The White House has unexpectedly pulled back Brian Quintenz's nomination to chair the Commodity Futures Trading Commission (CFTC). The surprise turn of events disrupts what many thought would be a smooth path to confirmation.
Key Takeaways
- The White House has withdrawn Brian Quintenz's CFTC nomination despite broad industry support
- Gemini's founders reportedly influenced the decision, leaving the agency without a nominee
- Potential replacements include SEC and Treasury crypto officials, former CFTC leaders, and private sector attorneys
Quintenz, who previously served as a CFTC commissioner, later worked at Andreessen Horowitz and prediction market operator Kalshi. His ties to both traditional finance and digital assets had made him a favored candidate among industry supporters.
The reversal, first reported by Politico and later confirmed by Bloomberg, is said to have been influenced by leaders of Gemini, the cryptocurrency exchange.
With Quintenz out, the administration must now find a new candidate to oversee the regulator at a time when crypto and derivatives oversight are at a critical stage.
Names under review include Mike Selig, chief counsel at the SEC's crypto task force; Tyler Williams, who advises Treasury Secretary Scott Bessent on digital asset policy; Milbank partner and former CFTC official Josh Sterling; and ex-commissioner Jill Sommers.
The choices reflect a mix of crypto-focused expertise and broader financial regulation backgrounds.
Kalshi and Polymarket join SEC-CFTC panel
After Quintenz's drop-out, focus was on a star panel that included the founders of prediction markets Kalshi and Polymarket. Organized by the SEC and CFTC, the Sept. 30 conference was about "regulatory harmonization" and how it might foster innovation while protecting investors.
Kalshi co-founder Tarek Mansour and Polymarket founder Shayne Coplan took the stage alongside other CEOs, such as Kraken co-CEO Arjun Sethi. Their inclusion reflects an increasing mainstream tolerance of prediction markets among financial discourse.
While the panel did not specifically address sports event contracts, the presence of representatives of these platforms signaled that regulators are no longer questioning the basic legitimacy of the market.
Separately, however, the CFTC cautioned that sports-related prediction contracts could face termination depending on state-level legal actions, though it stopped short of announcing any immediate enforcement.
Sleeper files lawsuit against CFTC
Regulatory disputes intensified further as fantasy sports operator Sleeper filed a lawsuit against the CFTC and Acting Chair Caroline Pham. The company alleged the regulator unlawfully blocked its futures commission merchant (FCM) license application, despite the National Futures Association (NFA) confirming in August that the filing was complete and first in line for approval.

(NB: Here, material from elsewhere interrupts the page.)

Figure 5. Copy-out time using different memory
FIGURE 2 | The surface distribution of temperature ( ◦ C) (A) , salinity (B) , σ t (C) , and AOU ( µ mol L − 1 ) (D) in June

Sleeper argued the CFTC's intervention unfairly advantaged competitors, pointing to PrizePicks receiving approval during the same period. The company said it had followed all requirements and met deadlines since submitting its application in May. According to the complaint, the CFTC stopped the NFA from granting the license without explanation, leaving the process stalled.
Filed in the U.S. District Court for the District of Columbia, the suit marks Sleeper's first legal challenge in its ten-year history. Represented by Milbank, the company is seeking a court order preventing further CFTC interference and a ruling that it qualifies for registration under the Commodity Exchange Act.